Thinking Outside the Box to Win Sales

In both our personal and business lives, the decisions we make today are largely the result of past experiences, relationships and the values that were ingrained in us as we developed.

Good or bad, our past will have an impact on our future and all too often restrict the decisions we make and limit our growth. This is natural and many of us are aware of this and actively work to address the issue.

From a business perspective, such thinking can limit our careers and our personal and business potential. As markets change so to must the way we approach business. A lot has been said and written about disruptive innovation, and what has happened to those businesses that got stuck in the past (think Sony Walkman, Kodak, Swiss watches), but ultimately it may just be a case of changing the way we think about the obvious.

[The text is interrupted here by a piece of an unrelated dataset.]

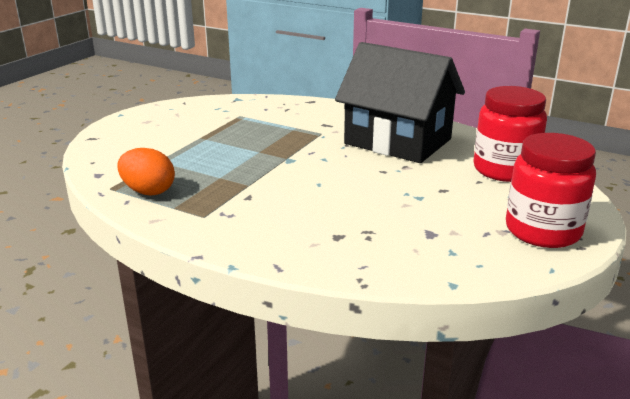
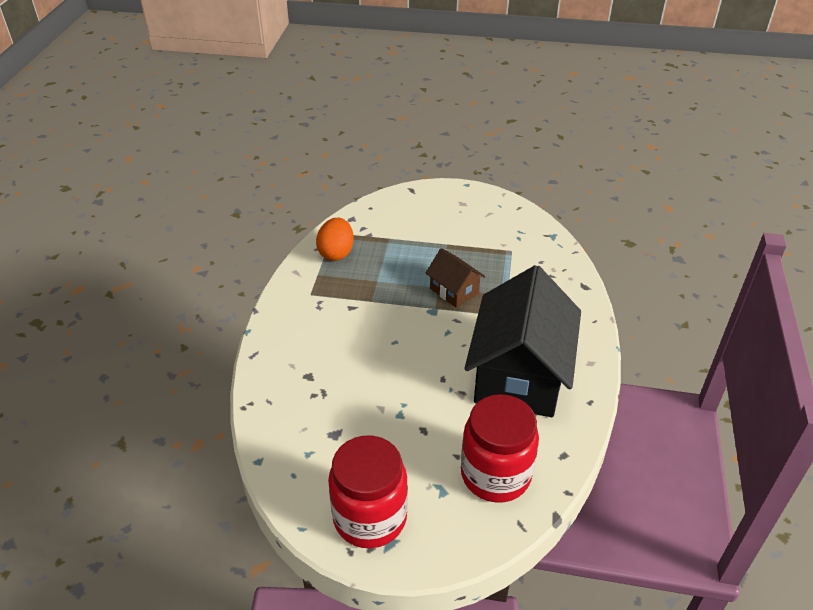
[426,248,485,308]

I came across this story on a friend’s Face book page today which I think demonstrates this idea perfectly. Now I think the story has been around for a while and I am unsure whether this is a true story or not, but it does highlight just how we can be constrained by not thinking outside the box.

Consider this:

You are driving down the road in your car on a wild, stormy night, when you pass by a bus stop and you see three people waiting for the bus:

1. An old lady who looks as if she is about to die.

2. An old friend who once saved your life.

3. The perfect partner you have been dreaming about.

Which one would you choose to offer a ride to, knowing that there could only be one passenger in your car?

Think before you continue reading…

This is a moral/ethical/practical dilemma that was once actually used as part of a job application.

You could pick up the old lady, because she is going to die, and thus you should save her first. Or you could take the old friend because he once saved your life, and this would be the perfect chance to pay him back. However, you may never be able to find your perfect mate again.

The candidate who was hired (out of 200 applicants) had no trouble coming up with his answer. He simply answered: ‘I would give the car keys to my old friend and let him take the lady to the hospital. I would stay behind and wait for the bus with the partner of my dreams.’

Sometimes, we gain more if we are able to give up our stubborn thought limitations.

In sales, the game has not changed and I doubt it will ever change. But the rules of the game have changed and will continue to. Those of us who are charged with the responsibility of communicating and delivering value to our clients need to be continually honing our skills and keeping abreast of how the buyer’s journey is changing. If we don’t we will fail to take advantage of opportunities when they are presented and continue to develop as professional salespeople.